TASK BRIEF -
Output the lines from the one containing "collectors: J. W. Thompson" through the one containing "genus: Halimeda" as a Markdown table with the columns Number and Text, numbering each line and skipping any blank lines.

(Saved data entries)
★ ★ ★ ★

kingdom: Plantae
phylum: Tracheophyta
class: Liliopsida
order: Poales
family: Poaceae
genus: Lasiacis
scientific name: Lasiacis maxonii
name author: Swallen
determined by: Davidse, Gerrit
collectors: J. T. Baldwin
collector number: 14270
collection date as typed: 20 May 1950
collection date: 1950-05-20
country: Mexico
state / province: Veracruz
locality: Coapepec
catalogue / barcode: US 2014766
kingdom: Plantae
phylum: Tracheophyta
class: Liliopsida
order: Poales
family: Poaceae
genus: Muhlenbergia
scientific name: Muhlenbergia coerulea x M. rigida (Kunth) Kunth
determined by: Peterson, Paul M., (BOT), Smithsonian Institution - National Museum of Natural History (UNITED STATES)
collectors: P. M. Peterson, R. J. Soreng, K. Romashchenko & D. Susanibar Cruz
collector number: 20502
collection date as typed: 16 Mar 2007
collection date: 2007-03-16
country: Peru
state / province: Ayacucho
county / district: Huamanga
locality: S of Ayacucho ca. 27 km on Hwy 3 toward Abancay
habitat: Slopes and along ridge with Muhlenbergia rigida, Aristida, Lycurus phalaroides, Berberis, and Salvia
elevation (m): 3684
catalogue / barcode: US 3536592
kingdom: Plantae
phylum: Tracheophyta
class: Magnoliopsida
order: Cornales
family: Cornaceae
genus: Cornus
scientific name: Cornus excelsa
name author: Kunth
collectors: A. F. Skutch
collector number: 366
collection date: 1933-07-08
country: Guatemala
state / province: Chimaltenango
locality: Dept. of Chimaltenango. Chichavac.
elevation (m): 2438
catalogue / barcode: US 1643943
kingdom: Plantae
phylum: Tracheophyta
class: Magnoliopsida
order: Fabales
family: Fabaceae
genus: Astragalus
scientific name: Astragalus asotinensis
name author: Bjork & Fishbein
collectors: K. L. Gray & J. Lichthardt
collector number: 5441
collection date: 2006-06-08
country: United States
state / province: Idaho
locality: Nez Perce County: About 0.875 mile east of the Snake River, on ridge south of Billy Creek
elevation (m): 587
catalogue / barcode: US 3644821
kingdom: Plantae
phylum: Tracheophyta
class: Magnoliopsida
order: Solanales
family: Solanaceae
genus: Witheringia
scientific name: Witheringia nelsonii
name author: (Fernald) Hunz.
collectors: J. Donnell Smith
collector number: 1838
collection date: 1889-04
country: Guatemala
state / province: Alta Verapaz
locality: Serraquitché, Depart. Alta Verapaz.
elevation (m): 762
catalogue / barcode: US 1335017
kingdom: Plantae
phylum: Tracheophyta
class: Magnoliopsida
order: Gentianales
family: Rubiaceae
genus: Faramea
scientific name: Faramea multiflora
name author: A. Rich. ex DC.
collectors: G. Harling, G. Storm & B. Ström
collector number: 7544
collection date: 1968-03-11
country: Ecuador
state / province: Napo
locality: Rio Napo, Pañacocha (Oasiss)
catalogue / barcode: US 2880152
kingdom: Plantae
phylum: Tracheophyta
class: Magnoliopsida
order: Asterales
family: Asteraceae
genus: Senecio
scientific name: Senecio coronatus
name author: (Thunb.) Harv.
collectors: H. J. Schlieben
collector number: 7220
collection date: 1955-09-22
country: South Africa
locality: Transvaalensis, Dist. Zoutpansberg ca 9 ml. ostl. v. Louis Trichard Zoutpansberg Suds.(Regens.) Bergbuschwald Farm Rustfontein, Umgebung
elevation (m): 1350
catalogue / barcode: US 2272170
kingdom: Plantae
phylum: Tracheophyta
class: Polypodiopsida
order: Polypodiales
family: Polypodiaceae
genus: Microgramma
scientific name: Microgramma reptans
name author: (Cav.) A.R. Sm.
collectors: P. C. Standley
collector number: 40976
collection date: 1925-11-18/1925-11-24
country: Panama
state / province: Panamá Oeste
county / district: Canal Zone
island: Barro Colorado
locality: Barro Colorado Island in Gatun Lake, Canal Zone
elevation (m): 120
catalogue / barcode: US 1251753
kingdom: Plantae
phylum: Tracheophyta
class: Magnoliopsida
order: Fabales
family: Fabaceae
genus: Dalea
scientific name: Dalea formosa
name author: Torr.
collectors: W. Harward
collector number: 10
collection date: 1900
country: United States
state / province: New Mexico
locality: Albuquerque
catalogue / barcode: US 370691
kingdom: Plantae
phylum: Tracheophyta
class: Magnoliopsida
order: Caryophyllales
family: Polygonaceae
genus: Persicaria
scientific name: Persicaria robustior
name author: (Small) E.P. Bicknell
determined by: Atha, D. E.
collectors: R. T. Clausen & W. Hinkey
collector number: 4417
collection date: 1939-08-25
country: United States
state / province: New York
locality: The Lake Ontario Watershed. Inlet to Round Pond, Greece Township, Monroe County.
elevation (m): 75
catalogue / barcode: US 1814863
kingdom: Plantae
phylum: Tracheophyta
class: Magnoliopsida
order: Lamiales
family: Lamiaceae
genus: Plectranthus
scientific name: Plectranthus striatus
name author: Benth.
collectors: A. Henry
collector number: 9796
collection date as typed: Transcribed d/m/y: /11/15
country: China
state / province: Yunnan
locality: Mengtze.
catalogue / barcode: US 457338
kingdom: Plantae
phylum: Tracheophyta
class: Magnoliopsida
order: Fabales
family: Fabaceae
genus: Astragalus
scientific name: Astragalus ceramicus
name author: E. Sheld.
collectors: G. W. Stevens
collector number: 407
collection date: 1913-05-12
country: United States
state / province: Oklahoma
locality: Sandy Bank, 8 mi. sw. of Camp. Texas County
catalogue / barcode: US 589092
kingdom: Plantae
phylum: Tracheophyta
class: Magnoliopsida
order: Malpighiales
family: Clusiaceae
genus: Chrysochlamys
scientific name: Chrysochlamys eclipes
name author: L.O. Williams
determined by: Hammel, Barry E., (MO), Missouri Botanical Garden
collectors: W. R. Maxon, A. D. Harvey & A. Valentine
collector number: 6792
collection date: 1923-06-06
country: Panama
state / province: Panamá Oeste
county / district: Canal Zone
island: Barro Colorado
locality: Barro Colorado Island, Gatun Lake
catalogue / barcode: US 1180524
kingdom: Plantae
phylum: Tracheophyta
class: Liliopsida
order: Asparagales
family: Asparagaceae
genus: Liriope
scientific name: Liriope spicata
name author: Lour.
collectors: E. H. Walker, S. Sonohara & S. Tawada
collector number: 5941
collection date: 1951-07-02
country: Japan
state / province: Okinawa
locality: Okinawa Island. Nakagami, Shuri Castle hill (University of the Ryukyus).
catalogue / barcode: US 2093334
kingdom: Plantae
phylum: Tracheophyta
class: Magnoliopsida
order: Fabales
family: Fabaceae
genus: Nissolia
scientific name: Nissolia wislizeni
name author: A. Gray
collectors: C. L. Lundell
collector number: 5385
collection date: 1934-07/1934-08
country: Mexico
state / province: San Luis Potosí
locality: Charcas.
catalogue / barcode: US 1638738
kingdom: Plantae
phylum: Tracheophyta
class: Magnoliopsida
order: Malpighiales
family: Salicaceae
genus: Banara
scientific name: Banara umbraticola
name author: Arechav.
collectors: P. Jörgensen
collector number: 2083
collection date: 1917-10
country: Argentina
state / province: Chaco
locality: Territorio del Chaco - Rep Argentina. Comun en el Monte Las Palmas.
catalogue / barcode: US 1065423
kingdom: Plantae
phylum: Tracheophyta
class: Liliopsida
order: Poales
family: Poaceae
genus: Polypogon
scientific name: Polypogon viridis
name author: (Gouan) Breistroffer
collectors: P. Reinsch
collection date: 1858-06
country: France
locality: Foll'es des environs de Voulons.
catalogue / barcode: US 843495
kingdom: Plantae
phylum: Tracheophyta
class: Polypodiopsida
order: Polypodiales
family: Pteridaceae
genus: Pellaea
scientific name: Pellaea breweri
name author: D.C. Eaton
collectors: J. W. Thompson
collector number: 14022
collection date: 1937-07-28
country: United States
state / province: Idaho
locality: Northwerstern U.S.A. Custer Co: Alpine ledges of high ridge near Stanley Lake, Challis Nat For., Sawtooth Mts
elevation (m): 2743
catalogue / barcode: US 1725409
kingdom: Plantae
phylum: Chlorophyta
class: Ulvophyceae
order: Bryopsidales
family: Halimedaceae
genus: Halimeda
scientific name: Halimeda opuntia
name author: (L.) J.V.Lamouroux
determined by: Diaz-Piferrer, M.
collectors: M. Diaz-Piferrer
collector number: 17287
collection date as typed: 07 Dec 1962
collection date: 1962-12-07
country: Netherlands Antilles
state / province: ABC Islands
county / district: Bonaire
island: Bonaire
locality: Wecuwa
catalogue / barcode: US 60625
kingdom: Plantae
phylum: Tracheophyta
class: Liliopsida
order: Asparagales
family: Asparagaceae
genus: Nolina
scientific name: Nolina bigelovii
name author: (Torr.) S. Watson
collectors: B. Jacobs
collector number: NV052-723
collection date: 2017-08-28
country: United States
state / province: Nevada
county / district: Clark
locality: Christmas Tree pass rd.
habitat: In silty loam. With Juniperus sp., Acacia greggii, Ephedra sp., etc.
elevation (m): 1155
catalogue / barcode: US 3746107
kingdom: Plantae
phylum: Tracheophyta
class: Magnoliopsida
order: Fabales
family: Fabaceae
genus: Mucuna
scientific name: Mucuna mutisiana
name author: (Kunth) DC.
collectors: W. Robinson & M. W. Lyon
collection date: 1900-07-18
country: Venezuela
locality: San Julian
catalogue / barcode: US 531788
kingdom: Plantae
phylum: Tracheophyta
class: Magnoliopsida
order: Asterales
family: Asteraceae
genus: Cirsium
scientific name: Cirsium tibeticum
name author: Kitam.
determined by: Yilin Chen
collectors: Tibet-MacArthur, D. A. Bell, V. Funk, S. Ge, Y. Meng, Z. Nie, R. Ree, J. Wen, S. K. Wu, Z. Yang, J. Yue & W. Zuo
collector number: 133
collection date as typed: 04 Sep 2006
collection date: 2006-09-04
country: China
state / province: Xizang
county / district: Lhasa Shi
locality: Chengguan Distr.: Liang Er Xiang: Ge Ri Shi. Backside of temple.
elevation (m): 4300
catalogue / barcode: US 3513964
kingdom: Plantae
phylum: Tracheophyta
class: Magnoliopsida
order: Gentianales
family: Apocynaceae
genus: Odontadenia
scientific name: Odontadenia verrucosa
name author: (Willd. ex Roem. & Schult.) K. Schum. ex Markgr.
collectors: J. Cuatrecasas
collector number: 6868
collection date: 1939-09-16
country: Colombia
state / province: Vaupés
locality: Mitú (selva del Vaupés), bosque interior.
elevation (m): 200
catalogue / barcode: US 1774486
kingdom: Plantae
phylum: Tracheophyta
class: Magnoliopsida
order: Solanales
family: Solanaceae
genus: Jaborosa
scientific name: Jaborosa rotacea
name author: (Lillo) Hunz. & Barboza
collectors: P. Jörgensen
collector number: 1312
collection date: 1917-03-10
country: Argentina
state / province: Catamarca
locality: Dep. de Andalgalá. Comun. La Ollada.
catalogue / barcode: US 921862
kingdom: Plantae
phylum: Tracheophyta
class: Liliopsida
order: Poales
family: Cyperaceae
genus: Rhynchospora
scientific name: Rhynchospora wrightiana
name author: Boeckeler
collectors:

★ ★ ★ ★

COMPLETE OUTPUT -
| Number | Text |
|---|---|
| 1 | collectors: J. W. Thompson |
| 2 | collector number: 14022 |
| 3 | collection date: 1937-07-28 |
| 4 | country: United States |
| 5 | state / province: Idaho |
| 6 | locality: Northwerstern U.S.A. Custer Co: Alpine ledges of high ridge near Stanley Lake, Challis Nat For., Sawtooth Mts |
| 7 | elevation (m): 2743 |
| 8 | catalogue / barcode: US 1725409 |
| 9 | kingdom: Plantae |
| 10 | phylum: Chlorophyta |
| 11 | class: Ulvophyceae |
| 12 | order: Bryopsidales |
| 13 | family: Halimedaceae |
| 14 | genus: Halimeda |